O sensacionalismo antes episódico (basta lembrar da morte de Elis Regina: "A tragédia da cocaína"; e da doença de Cazuza: "Uma vítima da aids agoniza em praça pública") tornou-se regra. Quando vemos outra vez a capa da Veja em que Pedro Collor denuncia o irmão, quando pensamos no que aconteceu depois (seu câncer fulminante no cérebro, as histórias da traição da sua mulher com o irmão, da morte de PC Farias), impressiona a sequências de fatos que adoeceu a política brasileira, mas impressiona ainda mais, do ponto de vista do jornalismo, que a imprensa tenha colaborado muito para a corrupção e muito pouco para combatê-la. Desde 1989, o jornalismo brasileiro é cada vez mais uma planta que se alimenta do esgoto -- que não quer eliminá-lo, mas ao contrário, vê-lo crescer, porque depende dele. Esgoto verdadeiro ou fictício, não sabemos mais diante das informações distorcidas, aumentadas, falsificadas, inventadas até -- nunca é demais lembrar que Collor foi absolvido pelo STF, assim como não é demais lembrar que o PT, as esquerdas, os estudantes e movimentos populares deram apoio ao impeachment promovendo manifestações públicas. Também não é demais ressaltar que o argumento da "falta de provas" que inocentou Collor foi desconsiderado para inocentar José Dirceu e demais petistas.

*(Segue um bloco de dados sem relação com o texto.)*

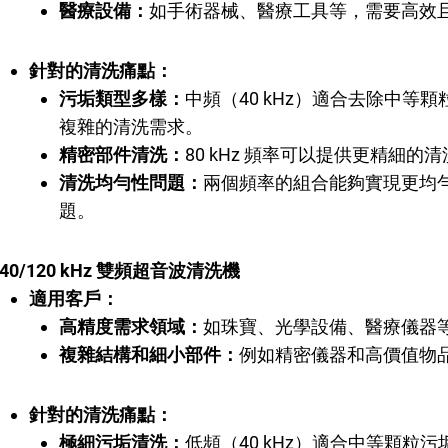
醫療設備：
如手術器械、醫療工具等，需要高效
針對的清洗痛點：
污垢類型多樣：
中頻（40 kHz）適合去除中等
複雜的清洗需求。
精密部件清洗：
80 kHz 頻率可以提供更精細
清洗均勻性問題：
兩個頻率的組合能夠實現更均
題。
40/120 kHz 雙頻超音波清洗機
適用客戶：
高精度需求領域：
如珠寶、光學設備、醫療儀器
複雜結構和細小部件：
例如精密儀器和高價值物
針對的清洗痛點：
極細污垢清洗：
低頻（40 kHz）適合中等顆粒污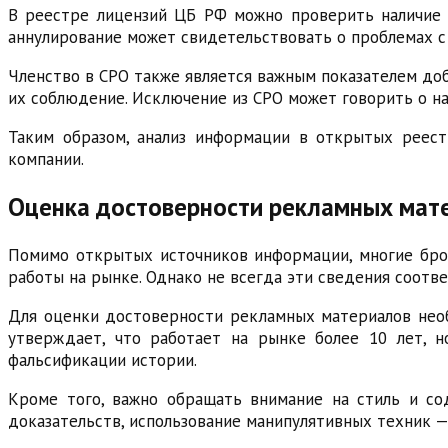
В реестре лицензий ЦБ РФ можно проверить наличие 
аннулирование может свидетельствовать о проблемах с
Членство в СРО также является важным показателем до
их соблюдение. Исключение из СРО может говорить о на
Таким образом, анализ информации в открытых реест
компании.
Оценка достоверности рекламных мате
Помимо открытых источников информации, многие бро
работы на рынке. Однако не всегда эти сведения соотв
Для оценки достоверности рекламных материалов необ
утверждает, что работает на рынке более 10 лет, н
фальсификации истории.
Кроме того, важно обращать внимание на стиль и со
доказательств, использование манипулятивных техник —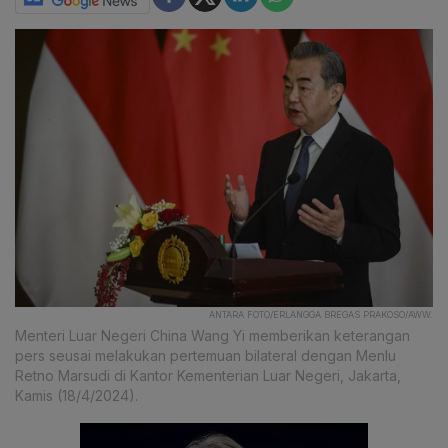
ANTARA FOTO/ERLANGGA BREGAS PRAKOSO/AWW.
Menteri Luar Negeri China Wang Yi memberikan keterangan
pers seusai melakukan pertemuan bilateral dengan Menlu
Retno Marsudi di Kantor Kementerian Luar Negeri, Jakarta,
Kamis (18/4/2024).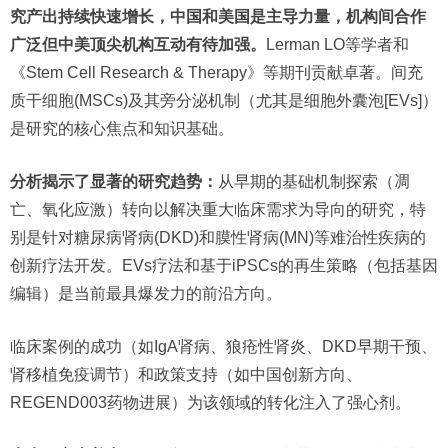
究产出持续快速增长，中国和美国是主导力量，机构间合作
广泛但中美顶尖机构互动有待加强。
Lerman LO等学者和
《Stem Cell Research & Therapy》等期刊贡献卓著。间充
质干细胞(MSCs)及其旁分泌机制（尤其是细胞外囊泡[EVs]）
是研究的核心焦点和知识基础。
分析揭示了显著的研究趋势：
从早期的基础机制探索（凋
亡、氧化应激）转向以解决重大临床需求为导向的研究，特
别是针对糖尿病肾病(DKD)和膜性肾病(MN)等难治性疾病的
创新疗法开发。EVs疗法和基于iPSCs的再生策略（包括基因
编辑）是当前最具爆发力的前沿方向。
临床案例的成功（如IgA肾病、狼疮性肾炎、DKD早期干预、
肾移植免疫调节）和政策支持（如中国创新方向、
REGEND003药物进展）为该领域的转化注入了强心剂。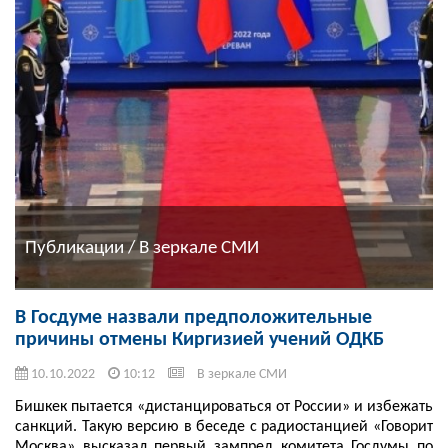
Публикации / В зеркале СМИ
В Госдуме назвали предположительные
причины отмены Киргизией учений ОДКБ
10.10.2022
10:12
В зеркале СМИ
Бишкек пытается «дистанцироваться от России» и избежать
санкций. Такую версию в беседе с радиостанцией «Говорит
Москва» высказал первый зампред комитета Госдумы по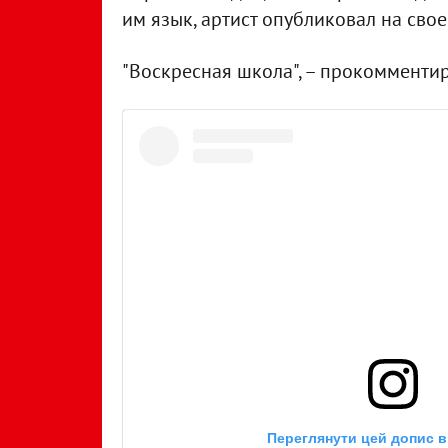
им язык, артист опубликовал на свое
"Воскресная школа", – прокомментир
Переглянути цей допис в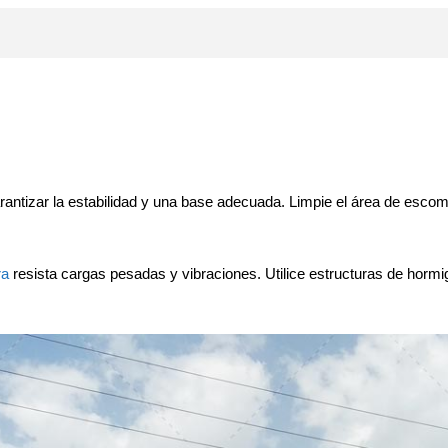
rantizar la estabilidad y una base adecuada. Limpie el área de escombr
ra
resista cargas pesadas y vibraciones. Utilice estructuras de hormig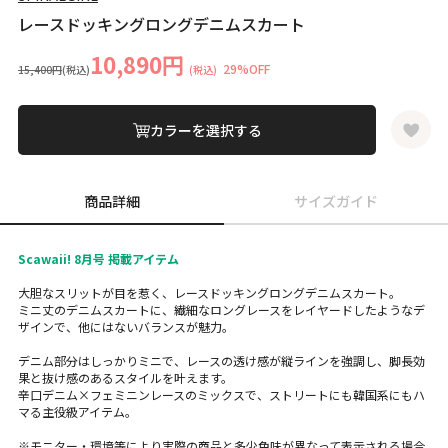
レースドッキングロングデニムスカート
10,890円
29%OFF
15,400円
(税込)
(税込)
カラーを選択する
商品詳細
サイズガイド
Scawaii! 8月号 掲載アイテム
大胆なスリットが目を惹く、レースドッキングロングデニムスカート。
ミニ丈のデニムスカートに、繊細なロングレースをレイヤードしたようなデ
ザインで、他にはないバランスが魅力。
デニム部分はしっかりミニで、レースの透け感が縦ラインを強調し、脚長効
果と抜け感のあるスタイルを叶えます。
辛口デニム×フェミニンレースのミックスで、ストリートにも韓国系にもハ
マる主役級アイテム。
※モニター・環境等により実際の商品と多少色味が異なって表示される場合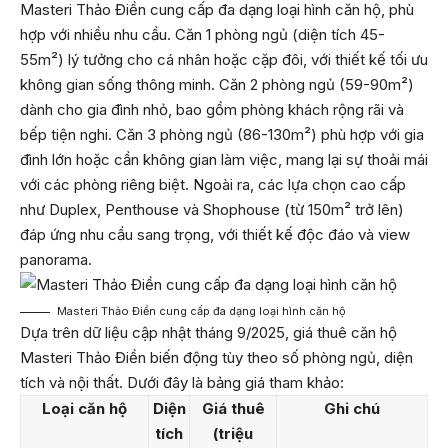
Masteri Thảo Điền cung cấp đa dạng loại hình căn hộ, phù
hợp với nhiều nhu cầu. Căn 1 phòng ngủ (diện tích 45-
55m²) lý tưởng cho cá nhân hoặc cặp đôi, với thiết kế tối ưu
không gian sống thông minh. Căn 2 phòng ngủ (59-90m²)
dành cho gia đình nhỏ, bao gồm phòng khách rộng rãi và
bếp tiện nghi. Căn 3 phòng ngủ (86-130m²) phù hợp với gia
đình lớn hoặc cần không gian làm việc, mang lại sự thoải mái
với các phòng riêng biệt. Ngoài ra, các lựa chọn cao cấp
như Duplex, Penthouse và Shophouse (từ 150m² trở lên)
đáp ứng nhu cầu sang trọng, với thiết kế độc đáo và view
panorama.
Masteri Thảo Điền cung cấp đa dạng loại hình căn hộ
Dựa trên dữ liệu cập nhật tháng 9/2025, giá thuê căn hộ
Masteri Thảo Điền biến động tùy theo số phòng ngủ, diện
tích và nội thất. Dưới đây là bảng giá tham khảo:
Loại căn hộ
Diện
Giá thuê
Ghi chú
tích
(triệu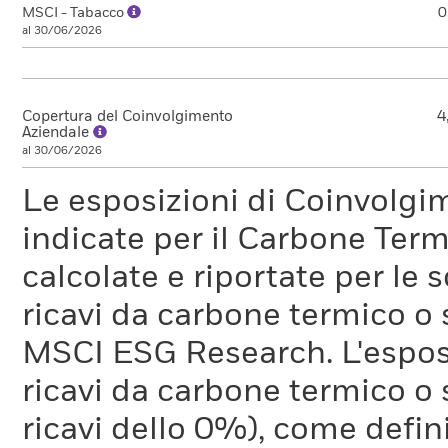
MSCI - Tabacco
0
al 30/06/2026
Copertura del Coinvolgimento
4
Aziendale
al 30/06/2026
Le esposizioni di Coinvolgi
indicate per il Carbone Ter
calcolate e riportate per le 
ricavi da carbone termico o
MSCI ESG Research. L'espos
ricavi da carbone termico o 
ricavi dello 0%), come defi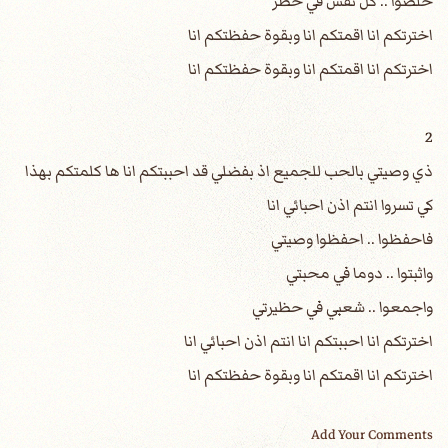
خلصوا .. كل نفس في خطر
اخترتكم انا اقمتكم انا وبقوة حفظتكم انا
اخترتكم انا اقمتكم انا وبقوة حفظتكم انا
2
ذي وصيتي بالحب للجميع اذ بفضلي قد احببتكم انا ها كلمتكم بهذا
كي تسروا انتم اذن احبائي انا
فاحفظوا .. احفظوا وصيتي
واثبتوا .. دوما في محبتي
واجمعوا .. شعبي في حظيرتي
اخترتكم انا احببتكم انا انتم اذن احبائي انا
اخترتكم انا اقمتكم انا وبقوة حفظتكم انا
Add Your Comments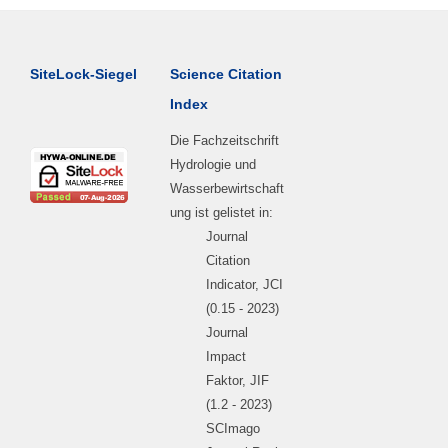
SiteLock-Siegel
Science Citation
Index
Die Fachzeitschrift
Hydrologie und
Wasserbewirtschaft
ung ist gelistet in:
Journal
Citation
Indicator, JCI
(0.15 - 2023)
Journal
Impact
Faktor, JIF
(1.2 - 2023)
SCImago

A imprensa de sarjeta inaugurada em 1989, com fins políticos, contaminou a sociedade brasileira, envenenou a opinião pública, disseminou o desmando no judiciário, a ponto de juízes agora prenderem agentes de trânsito e funcionários de companhias aéreas que cumprem suas obrigações. Se o reconhecimento mundial do governo e do presidente Lula elevou a autoestima do povo brasileiro, esse falso jornalismo esforça-se diariamente para que nos vejamos e nos tornemos muito piores do que somos.

Com um jornalismo assim é compreensível que cada vez menos brasileiros se informem por jornais, revista e televisões. Que leitor inteligente quer se envenenar dia após dia consumindo, digamos, junk press?

O que esses três modelos predominantes mostram é como o jornalismo, uma atividade tão simples que a bem da verdade dispensa quatro anos de formação técnica, embora exija formação cultural e ética tão longa ou maior; atividade que já foi exaltada como a principal porta do povo para a cultura, como vigilante do poder, guardiã da democracia e quarto poder, o velho e bom jornalismo praticamente inexiste hoje na chamada de grande imprensa. Foi esquecido e substituído por outra coisa, bem diferente e que no entanto continua sendo chamada por esse nome.

O velho e bom jornalismo sobrevive em algumas publicações e principalmente na internet, pois foi para ela que migraram os melhores jornalistas, exilados da velha imprensa, e é nela que se encontram novas condições de se praticar essa ideia simples de informar o leitor sobre o que interessa a ele e não a outras sempre obscuras, ricas e poderosas personagens desse universo que se convencionou chamar de mídia.